I reached out to him in June to talk about some of the ideas bouncing around in my head-- disgruntled ideas, even angry ideas.... Why are we still talking about schooling instead of learning?  How has this industry become so much about compliance and so little about creating a democracy? I wanted his help in thinking through some of my ideas... He immediately, and generously wrote back that yes we should do that after the summer. But summer turned into Fall and I didn't reschedule a time to talk. Now, sadly,  I hear that I will not have a conversation with him. But I will hold on to his last email to me with ferociousness. And, I pledge to carry on fighting for learning and not schooling. Thank you for all you have contributed to so many of us and the institutions we were able to build. I send deepest sympathy to your family. 
February 10, 2021
The first time I sat down with Richard was a couple of years after I had finished my doctoral work at Harvard. He sat down with me, in fact--came over to my table at a cafe and asked how I was and what I was working on. As a student I never took a class with him, never really even talked to him. Out of a misplaced frustration with the education business, I had taken the huge influence he wielded in the field as a sign of conformism and, so, rejected him. Someone handed him a critique of his ideas that I had written, a scathing piece of polemic. "I loved what you wrote," he told me after the usual pleasantries. I tried to explain that my mind had changed and I was embarrassed of the young know-it-all who had said those things. "That'd be a real shame," he replied. There was in him no defense against critique, no will to censor, no hunger for control. He had never rejected me, his student in absentia, just as he had worked his entire adult life to create a vision of schooling that welcomed everyone, equally, into a passionate exploration of life. We became friends, spent time at his house and mine, with the magnificent Kirsten Olson, his wife, whom he loved like a bird loves the open air, leading us both in conversation.
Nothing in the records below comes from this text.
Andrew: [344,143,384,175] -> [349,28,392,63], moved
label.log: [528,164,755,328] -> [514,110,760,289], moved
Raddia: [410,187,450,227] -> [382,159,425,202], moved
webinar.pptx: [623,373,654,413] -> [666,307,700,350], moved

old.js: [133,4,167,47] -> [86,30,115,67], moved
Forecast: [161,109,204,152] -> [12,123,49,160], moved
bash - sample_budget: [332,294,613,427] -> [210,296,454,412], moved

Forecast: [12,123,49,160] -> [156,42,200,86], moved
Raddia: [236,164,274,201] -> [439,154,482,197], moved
Once, after a few drinks, I pointed out to him that his name, years after his official retirement, still appeared in an annual list of top ten most influential educationalists. "I told the guys who run that racket to leave me out of it," he said. "I told them to put some young person's name in there instead, or someone who cares about lists. I've been out of that game for a long time now." Petty games irked his vast, high-minded humility.

Into that greater game, dear old teacher, to which you dedicated your life, into that game your life, your work and your words continue to flow. One can find you there.

Richard's Generosity

February 10, 2021
I am incredibly grateful to Richard for his unbelievable generosity towards me and my siblings. Richard took on the four of us and my mother as his family. He had a comfortable life in Cambridge with a condo, furniture and art catered to his liking. He had privacy and independence to live his life as he wished. He traded all this in to help raise 4 surly adolescents in a Victorian house in Brookline with all of the meals, chaos and noise that it entailed. Richard accepted this change with a gracious spirit and love for all of us. This kindness extended into our adult lives. Anyone who was lucky enough to receive a dinner invitation to my mother and Richard's house was treated to an extraordinary culinary experience. Richard showed his affection for people through his cooking. This was his love language. 

My girlfriend and I had the opportunity to visit him in hospice a few hours before he passed. He was not conscious and breathing heavily. I put my hand on his and thanked him for everything he had done for us. I am indebted to him for his generous spirit. Thank you Richard. You will be missed.